Your book is described as a “truly terrifying way to imagine a world of post-religious authoritarianism”. Were they any real-life events that went into the building of the thriller?

Not particularly. Unlike A Season for Martyrs, which was very much inspired by real-life events and historical figures, Before She Sleeps is built on images that I had: a woman collapsing on the street, a dazzling city skyline at night, neon lights and high towers, a girl wearing a nose pin for the first time, an ambulance crashing through a fence.

On the other hand, the conditions for women in Green City are inspired by the seclusion that the purdah system of Muslims in South Asia practised, and how women were kept segregated from men in places like Saudi Arabia and Afghanistan.

While the book is about female seclusion and suppression in a highly patriarchal society, it’s also about rebellion and trying to take back control. What is your hope and vision for Muslim women everywhere?

My hope for all women everywhere is the freedom to make choices, the opportunities to have good choices and the respect and dignity that women deserve by virtue of being women, not sisters, daughters or mothers.

What is the most challenging part of the writing process for you?

Every part of the process is challenging, but I think getting the first draft out is the hardest part. Creating an entire story out of nothing is mentally taxing work. And it can go on for years. People don’t realise the long-term commitment you have to make to writing a book. It’s years out of your life, and sometimes it doesn’t even get published.

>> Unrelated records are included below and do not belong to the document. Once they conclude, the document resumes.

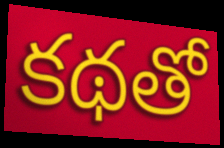
కథతో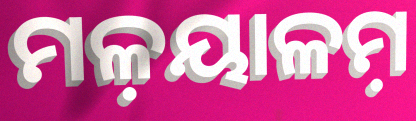
ମଳ଼ୟାଳମ଼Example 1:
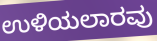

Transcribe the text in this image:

ಉಳಿಯಲಾರವು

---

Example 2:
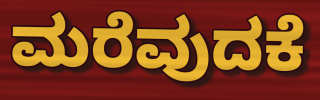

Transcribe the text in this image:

ಮರೆವುದಕೆ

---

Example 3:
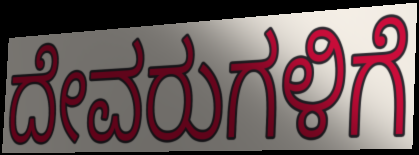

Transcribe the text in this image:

ದೇವರುಗಳಿಗೆ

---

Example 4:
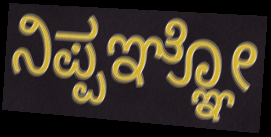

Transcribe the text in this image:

ನಿಪ್ಪಞ್ಞೋ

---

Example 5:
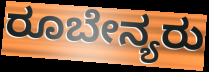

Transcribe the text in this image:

ರೂಬೇನ್ಯರು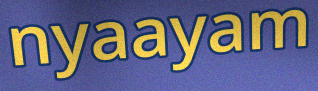
nyaayamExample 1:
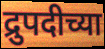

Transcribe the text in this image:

द्रुपदीच्या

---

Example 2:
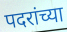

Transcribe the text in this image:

पदरांच्या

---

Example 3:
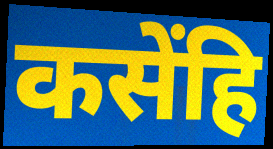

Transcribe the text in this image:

Who are some of your favourite contemporary South Asian writers?

I love the work of Tabish Khair, who has a unique sensibility and writes with a lot of compassion for women, as in his book Jihadi Jane. Usman T. Malik’s science fiction is masterful and addictive; so is Tishani Doshi’s poetry. I’ve quoted from Girls are Coming Out of the Woods at the beginning of the book I’m working on, a sequel to Before She Sleeps, to inspire me as I try to nail down that elusive first draft.